====== Information given ======
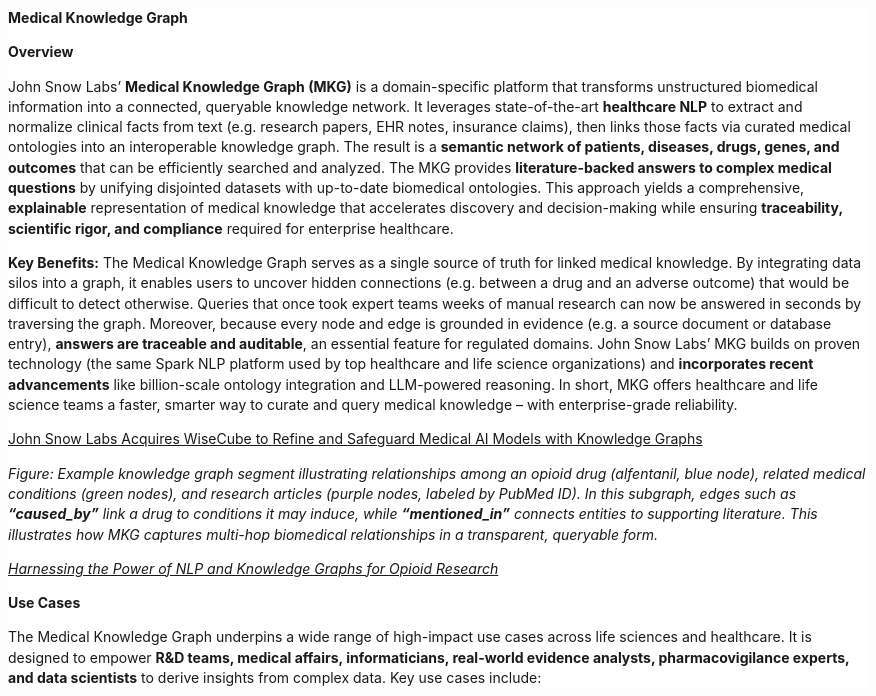 **Medical Knowledge Graph**

**Overview**

John Snow Labs’ **Medical Knowledge Graph (MKG)** is a domain-specific
platform that transforms unstructured biomedical information into a
connected, queryable knowledge network. It leverages state-of-the-art
**healthcare NLP** to extract and normalize clinical facts from text
(e.g. research papers, EHR notes, insurance claims), then links those
facts via curated medical ontologies into an interoperable knowledge
graph. The result is a **semantic network of patients, diseases, drugs,
genes, and outcomes** that can be efficiently searched and analyzed. The
MKG provides **literature-backed answers to complex medical questions**
by unifying disjointed datasets with up-to-date biomedical ontologies.
This approach yields a comprehensive, **explainable** representation of
medical knowledge that accelerates discovery and decision-making while
ensuring **traceability, scientific rigor, and compliance** required for
enterprise healthcare.

**Key Benefits:** The Medical Knowledge Graph serves as a single source
of truth for linked medical knowledge. By integrating data silos into a
graph, it enables users to uncover hidden connections (e.g. between a
drug and an adverse outcome) that would be difficult to detect
otherwise. Queries that once took expert teams weeks of manual research
can now be answered in seconds by traversing the graph. Moreover,
because every node and edge is grounded in evidence (e.g. a source
document or database entry), **answers are traceable and auditable**, an
essential feature for regulated domains. John Snow Labs’ MKG builds on
proven technology (the same Spark NLP platform used by top healthcare
and life science organizations) and **incorporates recent advancements**
like billion-scale ontology integration and LLM-powered reasoning. In
short, MKG offers healthcare and life science teams a faster, smarter
way to curate and query medical knowledge – with enterprise-grade
reliability.

[John Snow Labs Acquires WiseCube to Refine and Safeguard Medical AI
Models with Knowledge
Graphs](https://www.johnsnowlabs.com/john-snow-labs-acquires-wisecube-to-refine-and-safeguard-medical-ai-models-with-knowledge-graphs/)

*Figure: Example knowledge graph segment illustrating relationships
among an opioid drug (alfentanil, blue node), related medical conditions
(green nodes), and research articles (purple nodes, labeled by PubMed
ID). In this subgraph, edges such as **“caused_by”** link a drug to
conditions it may induce, while **“mentioned_in”** connects entities to
supporting literature. This illustrates how MKG captures multi-hop
biomedical relationships in a transparent, queryable form.*

[*Harnessing the Power of NLP and Knowledge Graphs for Opioid
Research*](https://www.johnsnowlabs.com/harnessing-the-power-of-nlp-and-knowledge-graphs-for-opioid-research/)

**Use Cases**

The Medical Knowledge Graph underpins a wide range of high-impact use
cases across life sciences and healthcare. It is designed to empower
**R&D teams, medical affairs, informaticians, real-world evidence
analysts, pharmacovigilance experts, and data scientists** to derive
insights from complex data. Key use cases include:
======
Work to complete -> Please print all the data above word for word. Pictures should not appear in the copy.

Output for this exercise ->
 **Medical Knowledge Graph**

**Overview**

John Snow Labs’ **Medical Knowledge Graph (MKG)** is a domain-specific
platform that transforms unstructured biomedical information into a
connected, queryable knowledge network. It leverages state-of-the-art
**healthcare NLP** to extract and normalize clinical facts from text
(e.g. research papers, EHR notes, insurance claims), then links those
facts via curated medical ontologies into an interoperable knowledge
graph. The result is a **semantic network of patients, diseases, drugs,
genes, and outcomes** that can be efficiently searched and analyzed. The
MKG provides **literature-backed answers to complex medical questions**
by unifying disjointed datasets with up-to-date biomedical ontologies.
This approach yields a comprehensive, **explainable** representation of
medical knowledge that accelerates discovery and decision-making while
ensuring **traceability, scientific rigor, and compliance** required for
enterprise healthcare.

**Key Benefits:** The Medical Knowledge Graph serves as a single source
of truth for linked medical knowledge. By integrating data silos into a
graph, it enables users to uncover hidden connections (e.g. between a
drug and an adverse outcome) that would be difficult to detect
otherwise. Queries that once took expert teams weeks of manual research
can now be answered in seconds by traversing the graph. Moreover,
because every node and edge is grounded in evidence (e.g. a source
document or database entry), **answers are traceable and auditable**, an
essential feature for regulated domains. John Snow Labs’ MKG builds on
proven technology (the same Spark NLP platform used by top healthcare
and life science organizations) and **incorporates recent advancements**
like billion-scale ontology integration and LLM-powered reasoning. In
short, MKG offers healthcare and life science teams a faster, smarter
way to curate and query medical knowledge – with enterprise-grade
reliability.

[John Snow Labs Acquires WiseCube to Refine and Safeguard Medical AI
Models with Knowledge
Graphs](https://www.johnsnowlabs.com/john-snow-labs-acquires-wisecube-to-refine-and-safeguard-medical-ai-models-with-knowledge-graphs/)

*Figure: Example knowledge graph segment illustrating relationships
among an opioid drug (alfentanil, blue node), related medical conditions
(green nodes), and research articles (purple nodes, labeled by PubMed
ID). In this subgraph, edges such as **“caused_by”** link a drug to
conditions it may induce, while **“mentioned_in”** connects entities to
supporting literature. This illustrates how MKG captures multi-hop
biomedical relationships in a transparent, queryable form.*

[*Harnessing the Power of NLP and Knowledge Graphs for Opioid
Research*](https://www.johnsnowlabs.com/harnessing-the-power-of-nlp-and-knowledge-graphs-for-opioid-research/)

**Use Cases**

The Medical Knowledge Graph underpins a wide range of high-impact use
cases across life sciences and healthcare. It is designed to empower
**R&D teams, medical affairs, informaticians, real-world evidence
analysts, pharmacovigilance experts, and data scientists** to derive
insights from complex data. Key use cases include:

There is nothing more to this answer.